- EXERCISE INSTRUCTIONS
Output the records in full, exactly as given.

- MATERIAL SHOWN
▶

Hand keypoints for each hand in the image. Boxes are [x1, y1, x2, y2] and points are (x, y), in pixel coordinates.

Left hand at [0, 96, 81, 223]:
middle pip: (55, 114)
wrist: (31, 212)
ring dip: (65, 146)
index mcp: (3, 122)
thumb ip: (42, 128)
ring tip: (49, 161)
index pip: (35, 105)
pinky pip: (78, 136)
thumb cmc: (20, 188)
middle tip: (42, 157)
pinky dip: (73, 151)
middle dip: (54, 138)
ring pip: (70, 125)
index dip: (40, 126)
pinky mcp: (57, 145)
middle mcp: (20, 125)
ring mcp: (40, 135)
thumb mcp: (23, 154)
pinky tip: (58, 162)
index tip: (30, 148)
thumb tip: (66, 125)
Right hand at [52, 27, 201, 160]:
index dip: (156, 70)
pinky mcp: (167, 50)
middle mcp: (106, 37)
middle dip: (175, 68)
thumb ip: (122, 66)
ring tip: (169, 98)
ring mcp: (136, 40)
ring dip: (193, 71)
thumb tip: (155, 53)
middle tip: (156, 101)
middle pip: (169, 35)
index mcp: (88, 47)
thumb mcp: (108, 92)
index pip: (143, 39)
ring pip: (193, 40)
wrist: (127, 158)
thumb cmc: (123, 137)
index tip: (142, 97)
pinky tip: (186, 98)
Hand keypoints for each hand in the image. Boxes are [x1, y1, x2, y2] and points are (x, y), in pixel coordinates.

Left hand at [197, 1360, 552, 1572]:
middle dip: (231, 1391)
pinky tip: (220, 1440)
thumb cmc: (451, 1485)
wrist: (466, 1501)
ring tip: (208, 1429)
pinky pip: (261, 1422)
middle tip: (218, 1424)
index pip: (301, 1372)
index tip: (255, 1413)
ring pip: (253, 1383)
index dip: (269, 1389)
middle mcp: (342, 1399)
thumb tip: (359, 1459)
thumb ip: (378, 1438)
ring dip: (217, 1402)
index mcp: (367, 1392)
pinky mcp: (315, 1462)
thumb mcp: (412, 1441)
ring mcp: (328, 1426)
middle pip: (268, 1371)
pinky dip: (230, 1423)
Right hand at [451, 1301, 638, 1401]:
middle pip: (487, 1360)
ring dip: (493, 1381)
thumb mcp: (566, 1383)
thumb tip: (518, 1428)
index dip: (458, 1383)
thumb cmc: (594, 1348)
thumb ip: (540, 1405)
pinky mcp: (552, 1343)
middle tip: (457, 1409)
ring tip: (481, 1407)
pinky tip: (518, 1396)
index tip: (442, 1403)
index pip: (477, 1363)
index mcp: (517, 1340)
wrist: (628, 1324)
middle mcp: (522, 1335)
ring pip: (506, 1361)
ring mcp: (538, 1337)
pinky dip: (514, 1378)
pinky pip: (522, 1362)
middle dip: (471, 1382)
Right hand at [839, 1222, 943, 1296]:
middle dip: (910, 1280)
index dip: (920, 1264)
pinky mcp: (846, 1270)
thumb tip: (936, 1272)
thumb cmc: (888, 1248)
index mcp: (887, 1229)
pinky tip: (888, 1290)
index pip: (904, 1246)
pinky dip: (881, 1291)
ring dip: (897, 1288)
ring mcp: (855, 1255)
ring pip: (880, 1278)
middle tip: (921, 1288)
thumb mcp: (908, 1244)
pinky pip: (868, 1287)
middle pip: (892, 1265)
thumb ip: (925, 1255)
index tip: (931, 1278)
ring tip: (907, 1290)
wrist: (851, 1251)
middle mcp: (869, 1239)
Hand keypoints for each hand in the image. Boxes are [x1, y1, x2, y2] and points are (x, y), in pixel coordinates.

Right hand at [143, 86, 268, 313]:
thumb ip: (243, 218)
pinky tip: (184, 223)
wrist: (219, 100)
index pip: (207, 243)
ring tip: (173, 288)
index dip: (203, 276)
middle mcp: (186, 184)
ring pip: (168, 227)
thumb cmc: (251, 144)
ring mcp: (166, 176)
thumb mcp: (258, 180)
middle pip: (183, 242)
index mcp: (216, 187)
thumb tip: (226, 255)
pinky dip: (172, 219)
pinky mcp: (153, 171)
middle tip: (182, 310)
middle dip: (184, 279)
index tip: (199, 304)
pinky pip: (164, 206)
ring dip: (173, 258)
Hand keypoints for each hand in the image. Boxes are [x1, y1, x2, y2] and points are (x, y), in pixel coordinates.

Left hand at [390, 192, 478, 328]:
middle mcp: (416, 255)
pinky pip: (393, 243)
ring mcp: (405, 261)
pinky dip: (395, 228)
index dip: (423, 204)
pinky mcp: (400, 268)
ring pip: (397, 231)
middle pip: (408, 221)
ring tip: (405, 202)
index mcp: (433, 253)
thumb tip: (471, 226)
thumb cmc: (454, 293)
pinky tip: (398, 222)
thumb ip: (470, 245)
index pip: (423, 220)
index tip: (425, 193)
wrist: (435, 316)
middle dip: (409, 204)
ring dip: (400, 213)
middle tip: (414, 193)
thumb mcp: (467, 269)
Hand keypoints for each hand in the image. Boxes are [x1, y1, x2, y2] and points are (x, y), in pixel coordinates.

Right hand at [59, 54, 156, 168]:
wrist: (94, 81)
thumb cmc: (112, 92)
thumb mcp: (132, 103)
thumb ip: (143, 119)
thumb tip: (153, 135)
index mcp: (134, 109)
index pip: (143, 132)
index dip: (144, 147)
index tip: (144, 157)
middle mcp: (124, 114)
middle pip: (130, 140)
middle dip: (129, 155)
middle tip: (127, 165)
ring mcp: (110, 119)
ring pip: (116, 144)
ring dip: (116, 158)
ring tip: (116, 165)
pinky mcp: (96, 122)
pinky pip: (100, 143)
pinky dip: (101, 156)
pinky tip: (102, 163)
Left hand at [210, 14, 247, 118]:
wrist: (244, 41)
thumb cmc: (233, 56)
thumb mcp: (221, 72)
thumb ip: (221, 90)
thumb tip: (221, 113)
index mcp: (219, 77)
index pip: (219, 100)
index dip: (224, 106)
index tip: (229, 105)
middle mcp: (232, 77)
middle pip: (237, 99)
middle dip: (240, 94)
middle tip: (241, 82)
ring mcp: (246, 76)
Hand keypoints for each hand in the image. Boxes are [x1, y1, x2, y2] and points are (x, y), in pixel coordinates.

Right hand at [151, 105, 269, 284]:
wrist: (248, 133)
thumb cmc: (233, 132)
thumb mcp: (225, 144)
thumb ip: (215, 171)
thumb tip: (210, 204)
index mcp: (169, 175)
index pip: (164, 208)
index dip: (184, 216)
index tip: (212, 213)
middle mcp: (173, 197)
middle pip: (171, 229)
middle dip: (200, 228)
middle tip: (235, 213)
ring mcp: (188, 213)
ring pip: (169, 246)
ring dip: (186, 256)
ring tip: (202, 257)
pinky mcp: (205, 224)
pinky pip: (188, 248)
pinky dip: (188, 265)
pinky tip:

◀

- REPLY TO THE TASK
Hand keypoints for each hand in the image. Boxes are [x1, y1, x2, y2] and points are (x, y), in pixel coordinates.

Left hand at [0, 96, 81, 223]:
middle pip: (55, 114)
wrist: (31, 212)
ring dip: (65, 146)
index mcp: (3, 122)
thumb ip: (42, 128)
ring tip: (49, 161)
index pip: (35, 105)
pinky pip: (78, 136)
thumb cmc: (20, 188)
middle tip: (42, 157)
pinky dip: (73, 151)
middle dip: (54, 138)
ring pip: (70, 125)
index dip: (40, 126)
pinky mcp: (57, 145)
middle mcp: (20, 125)
ring mcp: (40, 135)
thumb mcp: (23, 154)
pinky tip: (58, 162)
index tip: (30, 148)
thumb tip: (66, 125)
Right hand at [52, 27, 201, 160]:
index dip: (156, 70)
pinky mcp: (167, 50)
middle mcp: (106, 37)
middle dip: (175, 68)
thumb ip: (122, 66)
ring tip: (169, 98)
ring mcp: (136, 40)
ring dip: (193, 71)
thumb tip: (155, 53)
middle tip: (156, 101)
middle pip: (169, 35)
index mcp: (88, 47)
thumb mcp: (108, 92)
index pip: (143, 39)
ring pip: (193, 40)
wrist: (127, 158)
thumb cmc: (123, 137)
index tip: (142, 97)
pinky tip: (186, 98)
Hand keypoints for each hand in the image. Boxes are [x1, y1, x2, y2] and points are (x, y), in pixel coordinates.

Left hand at [197, 1360, 552, 1572]:
middle dip: (231, 1391)
pinky tip: (220, 1440)
thumb cmc: (451, 1485)
wrist: (466, 1501)
ring tip: (208, 1429)
pinky pip: (261, 1422)
middle tip: (218, 1424)
index pip: (301, 1372)
index tip: (255, 1413)
ring pip: (253, 1383)
index dip: (269, 1389)
middle mcp: (342, 1399)
thumb tip: (359, 1459)
thumb ip: (378, 1438)
ring dip: (217, 1402)
index mcp: (367, 1392)
pinky mcp: (315, 1462)
thumb mcp: (412, 1441)
ring mcp: (328, 1426)
middle pip: (268, 1371)
pinky dip: (230, 1423)
Right hand at [451, 1301, 638, 1401]:
middle pip: (487, 1360)
ring dip: (493, 1381)
thumb mcp: (566, 1383)
thumb tip: (518, 1428)
index dip: (458, 1383)
thumb cmc: (594, 1348)
thumb ip: (540, 1405)
pinky mcp: (552, 1343)
middle tip: (457, 1409)
ring tip: (481, 1407)
pinky tip: (518, 1396)
index tip: (442, 1403)
index pip: (477, 1363)
index mcp: (517, 1340)
wrist: (628, 1324)
middle mcp: (522, 1335)
ring pip: (506, 1361)
ring mcp: (538, 1337)
pinky dip: (514, 1378)
pinky pip: (522, 1362)
middle dip: (471, 1382)
Right hand at [839, 1222, 943, 1296]:
middle dip: (910, 1280)
index dip: (920, 1264)
pinky mcp: (846, 1270)
thumb tip: (936, 1272)
thumb cmc: (888, 1248)
index mcp: (887, 1229)
pinky tip: (888, 1290)
index pip: (904, 1246)
pinky dip: (881, 1291)
ring dip: (897, 1288)
ring mcp: (855, 1255)
ring pip: (880, 1278)
middle tip: (921, 1288)
thumb mcp: (908, 1244)
pinky pip: (868, 1287)
middle pip: (892, 1265)
thumb ip: (925, 1255)
index tip: (931, 1278)
ring tip: (907, 1290)
wrist: (851, 1251)
middle mcp: (869, 1239)
Hand keypoints for each hand in the image. Boxes are [x1, y1, x2, y2] and points are (x, y), in pixel coordinates.

Right hand at [143, 86, 268, 313]:
thumb ip: (243, 218)
pinky tip: (184, 223)
wrist: (219, 100)
index pip: (207, 243)
ring tip: (173, 288)
index dip: (203, 276)
middle mcp: (186, 184)
ring pip: (168, 227)
thumb cmc: (251, 144)
ring mcp: (166, 176)
thumb mcp: (258, 180)
middle pip: (183, 242)
index mcp: (216, 187)
thumb tip: (226, 255)
pinky dip: (172, 219)
pinky mcp: (153, 171)
middle tip: (182, 310)
middle dip: (184, 279)
index tip: (199, 304)
pinky pip: (164, 206)
ring dip: (173, 258)
Hand keypoints for each hand in the image. Boxes are [x1, y1, x2, y2] and points are (x, y), in pixel coordinates.

Left hand at [390, 192, 478, 328]:
middle mcp: (416, 255)
pinky pip: (393, 243)
ring mcp: (405, 261)
pinky dip: (395, 228)
index dip: (423, 204)
pinky mcp: (400, 268)
ring pip: (397, 231)
middle pip: (408, 221)
ring tip: (405, 202)
index mcp: (433, 253)
thumb tip: (471, 226)
thumb cmc: (454, 293)
pinky tip: (398, 222)
thumb ip: (470, 245)
index pip: (423, 220)
index tip: (425, 193)
wrist: (435, 316)
middle dip: (409, 204)
ring dip: (400, 213)
middle tip: (414, 193)
thumb mcp: (467, 269)
Hand keypoints for each hand in the image. Boxes are [x1, y1, x2, y2] and points are (x, y), in pixel coordinates.

Right hand at [59, 54, 156, 168]:
wrist: (94, 81)
thumb cmc: (112, 92)
thumb mcp: (132, 103)
thumb ip: (143, 119)
thumb tip: (153, 135)
index mcp: (134, 109)
index pip: (143, 132)
index dip: (144, 147)
index tip: (144, 157)
middle mcp: (124, 114)
middle pip: (130, 140)
middle dip: (129, 155)
middle tip: (127, 165)
ring mcp: (110, 119)
ring pip: (116, 144)
ring dip: (116, 158)
ring tip: (116, 165)
pinky mcp: (96, 122)
pinky pip: (100, 143)
pinky dip: (101, 156)
pinky tip: (102, 163)
Left hand at [210, 14, 247, 118]:
wrist: (244, 41)
thumb cmc: (233, 56)
thumb mcp: (221, 72)
thumb ip: (221, 90)
thumb tip: (221, 113)
index mcp: (219, 77)
index pip: (219, 100)
index dip: (224, 106)
index tip: (229, 105)
middle mcp: (232, 77)
middle pip: (237, 99)
middle dip: (240, 94)
middle tip: (241, 82)
ring mcp: (246, 76)
Hand keypoints for each hand in the image. Boxes are [x1, y1, x2, y2] and points are (x, y), in pixel coordinates.

Right hand at [151, 105, 269, 284]:
wrist: (248, 133)
thumb cmc: (233, 132)
thumb mcp: (225, 144)
thumb ip: (215, 171)
thumb tip: (210, 204)
index mcp: (169, 175)
index pip: (164, 208)
index dip: (184, 216)
index tip: (212, 213)
middle mcp: (173, 197)
middle pip: (171, 229)
middle dip: (200, 228)
middle tip: (235, 213)
ring mcp: (188, 213)
ring pip: (169, 246)
ring dip: (186, 256)
ring tip: (202, 257)
pinky mcp: (205, 224)
pinky pip: (188, 248)
pinky dip: (188, 265)
pinky tip:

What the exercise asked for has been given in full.